How to Intermediate · 3 min read

How to run vLLM on multiple GPUs

Q: How to run vLLM on multiple GPUs

Run vLLM on multiple GPUs by launching the vllm serve CLI with the --num-gpus flag or by configuring the num_gpus parameter in Python. This enables distributed inference across GPUs for faster throughput and lower latency.

Quick answer

Run vLLM on multiple GPUs by launching the vllm serve CLI with the --num-gpus flag or by configuring the num_gpus parameter in Python.
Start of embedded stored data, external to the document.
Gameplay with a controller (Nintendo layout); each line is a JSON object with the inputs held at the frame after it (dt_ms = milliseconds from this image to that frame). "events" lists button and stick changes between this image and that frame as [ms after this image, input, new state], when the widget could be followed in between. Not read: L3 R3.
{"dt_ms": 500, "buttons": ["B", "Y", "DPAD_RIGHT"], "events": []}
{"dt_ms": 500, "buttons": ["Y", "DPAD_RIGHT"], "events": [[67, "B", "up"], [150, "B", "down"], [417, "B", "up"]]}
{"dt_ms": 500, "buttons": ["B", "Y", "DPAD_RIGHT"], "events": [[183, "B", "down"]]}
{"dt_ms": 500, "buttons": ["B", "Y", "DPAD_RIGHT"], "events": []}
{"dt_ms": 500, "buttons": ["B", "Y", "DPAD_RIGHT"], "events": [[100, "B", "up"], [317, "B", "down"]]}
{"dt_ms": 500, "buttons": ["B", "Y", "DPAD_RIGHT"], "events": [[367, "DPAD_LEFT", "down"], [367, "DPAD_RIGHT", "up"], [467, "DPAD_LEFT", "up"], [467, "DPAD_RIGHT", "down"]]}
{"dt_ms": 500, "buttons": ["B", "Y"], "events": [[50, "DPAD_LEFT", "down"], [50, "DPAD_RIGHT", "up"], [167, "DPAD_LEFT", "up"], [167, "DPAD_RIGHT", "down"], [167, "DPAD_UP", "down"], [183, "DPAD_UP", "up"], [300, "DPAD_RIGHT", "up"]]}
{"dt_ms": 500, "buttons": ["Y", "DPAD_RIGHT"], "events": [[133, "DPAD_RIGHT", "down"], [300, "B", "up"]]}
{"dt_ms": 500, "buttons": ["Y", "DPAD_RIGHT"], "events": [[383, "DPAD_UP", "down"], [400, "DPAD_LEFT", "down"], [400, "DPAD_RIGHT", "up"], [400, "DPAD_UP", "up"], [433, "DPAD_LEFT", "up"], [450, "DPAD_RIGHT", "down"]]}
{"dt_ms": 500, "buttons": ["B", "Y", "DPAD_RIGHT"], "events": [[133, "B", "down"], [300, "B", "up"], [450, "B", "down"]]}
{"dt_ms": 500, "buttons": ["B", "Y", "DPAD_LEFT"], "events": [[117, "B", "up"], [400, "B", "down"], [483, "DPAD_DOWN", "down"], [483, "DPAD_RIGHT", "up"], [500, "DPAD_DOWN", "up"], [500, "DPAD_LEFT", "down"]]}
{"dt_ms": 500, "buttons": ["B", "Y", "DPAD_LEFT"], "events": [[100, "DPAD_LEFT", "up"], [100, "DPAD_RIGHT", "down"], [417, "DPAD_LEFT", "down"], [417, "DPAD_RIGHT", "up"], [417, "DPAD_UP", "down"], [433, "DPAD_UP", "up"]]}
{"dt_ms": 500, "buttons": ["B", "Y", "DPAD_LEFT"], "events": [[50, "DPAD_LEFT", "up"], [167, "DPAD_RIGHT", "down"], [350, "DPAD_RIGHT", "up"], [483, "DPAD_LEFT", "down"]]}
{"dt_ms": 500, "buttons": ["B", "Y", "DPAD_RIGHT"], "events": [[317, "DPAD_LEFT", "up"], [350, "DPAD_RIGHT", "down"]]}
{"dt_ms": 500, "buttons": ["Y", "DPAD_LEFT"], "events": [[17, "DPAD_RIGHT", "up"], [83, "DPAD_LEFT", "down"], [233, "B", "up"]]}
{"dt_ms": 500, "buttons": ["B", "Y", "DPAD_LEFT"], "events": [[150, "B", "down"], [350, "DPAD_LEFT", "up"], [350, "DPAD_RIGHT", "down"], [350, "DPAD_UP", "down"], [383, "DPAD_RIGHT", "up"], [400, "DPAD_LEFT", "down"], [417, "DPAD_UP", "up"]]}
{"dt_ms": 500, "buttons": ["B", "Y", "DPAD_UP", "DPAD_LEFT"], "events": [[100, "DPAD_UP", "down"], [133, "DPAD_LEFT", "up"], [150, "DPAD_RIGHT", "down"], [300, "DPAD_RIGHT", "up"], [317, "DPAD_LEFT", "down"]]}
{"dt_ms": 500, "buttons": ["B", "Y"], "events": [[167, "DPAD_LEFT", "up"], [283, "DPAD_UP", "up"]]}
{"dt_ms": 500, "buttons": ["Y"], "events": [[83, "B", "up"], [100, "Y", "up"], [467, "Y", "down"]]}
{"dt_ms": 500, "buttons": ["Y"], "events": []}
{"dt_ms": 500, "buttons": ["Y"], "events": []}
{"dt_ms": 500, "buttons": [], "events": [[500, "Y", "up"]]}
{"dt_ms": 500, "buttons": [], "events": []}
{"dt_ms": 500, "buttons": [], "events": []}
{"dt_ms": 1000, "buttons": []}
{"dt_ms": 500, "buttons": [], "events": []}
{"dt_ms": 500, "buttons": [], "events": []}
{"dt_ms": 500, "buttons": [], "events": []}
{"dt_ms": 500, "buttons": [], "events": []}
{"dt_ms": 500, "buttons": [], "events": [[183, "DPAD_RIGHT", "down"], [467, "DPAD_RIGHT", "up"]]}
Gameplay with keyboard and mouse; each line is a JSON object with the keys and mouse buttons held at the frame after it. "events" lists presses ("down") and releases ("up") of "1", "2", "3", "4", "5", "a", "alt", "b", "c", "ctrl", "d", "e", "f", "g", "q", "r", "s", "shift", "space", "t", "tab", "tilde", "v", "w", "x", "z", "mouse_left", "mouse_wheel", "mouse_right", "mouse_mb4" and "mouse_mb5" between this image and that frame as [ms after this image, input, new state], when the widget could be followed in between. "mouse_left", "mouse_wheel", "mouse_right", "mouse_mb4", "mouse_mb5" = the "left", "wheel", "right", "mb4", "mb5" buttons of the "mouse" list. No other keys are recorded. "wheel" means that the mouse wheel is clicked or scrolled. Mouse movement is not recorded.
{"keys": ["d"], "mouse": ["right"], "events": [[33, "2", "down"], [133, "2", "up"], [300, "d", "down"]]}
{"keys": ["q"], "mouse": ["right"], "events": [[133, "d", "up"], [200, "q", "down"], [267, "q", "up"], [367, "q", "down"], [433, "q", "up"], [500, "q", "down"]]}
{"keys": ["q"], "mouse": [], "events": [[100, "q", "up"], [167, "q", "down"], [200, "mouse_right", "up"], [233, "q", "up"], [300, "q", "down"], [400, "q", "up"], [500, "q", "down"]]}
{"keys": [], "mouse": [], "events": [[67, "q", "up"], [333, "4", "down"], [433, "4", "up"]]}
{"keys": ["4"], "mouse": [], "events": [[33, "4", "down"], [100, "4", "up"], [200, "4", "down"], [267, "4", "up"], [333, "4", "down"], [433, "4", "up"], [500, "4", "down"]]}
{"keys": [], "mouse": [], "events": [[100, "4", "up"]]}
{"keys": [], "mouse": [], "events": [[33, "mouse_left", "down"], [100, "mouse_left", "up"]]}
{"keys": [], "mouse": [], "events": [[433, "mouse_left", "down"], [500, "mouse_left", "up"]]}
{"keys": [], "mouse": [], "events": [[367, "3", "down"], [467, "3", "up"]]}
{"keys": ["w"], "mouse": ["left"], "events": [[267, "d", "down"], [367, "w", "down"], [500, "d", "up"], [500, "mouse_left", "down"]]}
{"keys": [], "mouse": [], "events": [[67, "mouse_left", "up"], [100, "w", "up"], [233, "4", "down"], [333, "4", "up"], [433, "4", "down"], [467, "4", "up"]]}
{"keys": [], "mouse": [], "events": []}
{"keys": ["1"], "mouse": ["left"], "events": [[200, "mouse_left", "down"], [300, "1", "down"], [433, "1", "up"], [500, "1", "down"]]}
This enables distributed inference across GPUs for faster throughput and lower latency.

PREREQUISITES

Python 3.8+
vLLM installed via pip (pip install vllm)
CUDA-enabled GPUs with proper drivers
NVIDIA NCCL installed for multi-GPU communication

Setup

Install vLLM via pip and ensure your system has CUDA-enabled GPUs with the correct drivers and NVIDIA NCCL installed for multi-GPU communication.

Run this command to install vLLM:

bash

pip install vllm

Step by step

Use the vllm serve CLI with the --num-gpus option to run inference on multiple GPUs. Alternatively, use the Python API with the num_gpus parameter.

Example CLI command:

bash

vllm serve meta-llama/Llama-3.1-8B-Instruct --port 8000 --num-gpus 2

output

Starting vLLM server on port 8000 using 2 GPUs...

Step by step

Python example to run vLLM on multiple GPUs for batch inference:

python

from vllm import LLM, SamplingParams

# Initialize LLM
llm = LLM(model="meta-llama/Llama-3.1-8B-Instruct")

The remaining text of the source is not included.